Tükür yavrum Petro’nun suratına.
 
Şura ve Seyit açısından bir dönüm noktası olarak görebiliriz bu bölümü. Gösterebilecekleri fedakârlıkların sınırsız, birbirlerine verdikleri sözler kadar sonsuz olduğunu gördük ve buna inandık. Şura için “Sevgisinden daha güzel hissettirdiği şey sadakat olan kadın” demiştim ilk bölümün yazısında, kitap ile kıyaslarken. Bu bölüm sonrasında da aynı şeyi yinelemek istedim.

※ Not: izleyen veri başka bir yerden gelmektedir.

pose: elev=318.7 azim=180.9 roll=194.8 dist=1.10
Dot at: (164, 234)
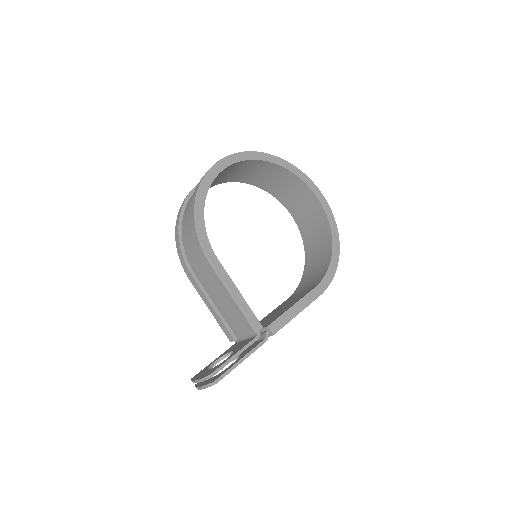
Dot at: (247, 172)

Kaç kadın sevdiği adamın arkasından, ailesini geride bırakarak kendisini düşünmeden trenden atacak kadar tutulabilir? İnsan ister istemez kendisine soruyor; “Ben olsam yapabilir miydim?” diye, kendi verdiği cevap “Hayır,” olunca da izlediği karaktere daha bir hayran oluyor. Seyit’in ise Rusya’ya nam salmış meşhur bir çapkından, küçük bir kıza tutularak hayatını tehlikeye atmak pahasına O’na verdiği sözü tutacak kadar sadık bir adama dönüşmesini izlemek çok keyifliydi. Şura sınavını vermeye devam ederken, Seyit’in babasına karşı olan esas sınavı şimdi başlıyor. Ailesini geride bırakarak, yolun tüm engebelerine karşı Seyit’in yanında yer almayı tercih eden Şura’nın karşısında babası. Şura, ailesini geride bırakacak cesareti gösterdi. Eski çapkın yeni âşık Seyit, Şura’yı ne kadar sahiplenebilecek göreceğiz.

Şura gibi deli bir aşığın sevgilisine koşması da böyle çılgınca olurdu işte.
 
Celil ve Tatya kanatları eksik birer melek gibi boy göstermeye devam ediyorlar. Bu kadar temiz kalpli bir başka çift daha görmemiştim. Kendi mutluluklarının önüne başkalarının mutluluklarını koyuyorlar, güzel şeyler kendilerinin başına gelmişçesine sevinebiliyorlar. Bundan sonrasında Seyit ve Şura’ya yapacakları dostluğu izlemek de inanılmaz keyifli olacaktır. Celil ve Kurt Seyit’in arkadaşlıklarını en az kitapta olduğu kadar seviyorum. Özellikle Celil öyle mükemmel bir dost profili çiziyor ki hayran olmamak elde değil. Savaşın, kıyametin ortasında hastane hastane dolaşıp Seyit’i araması ve bulduğunda da imkânlarının elverdiği son ana kadar yanından ayrılmaması fazla fazla yetiyor karakteri gönlünde bir köşeye yerleştirmeye. Kitapta Seyit, Celil’e “Yıllar sonra da olsa bir anlatan çıkacaktır,” diyordu dostlukları için. Bu cümleyi okuduğumda boğazım düğüm düğüm olmuştu, bir hayat boyu sürmek üzere başlayan bu güzel dostluğu sevmeyelim de ne yapalım?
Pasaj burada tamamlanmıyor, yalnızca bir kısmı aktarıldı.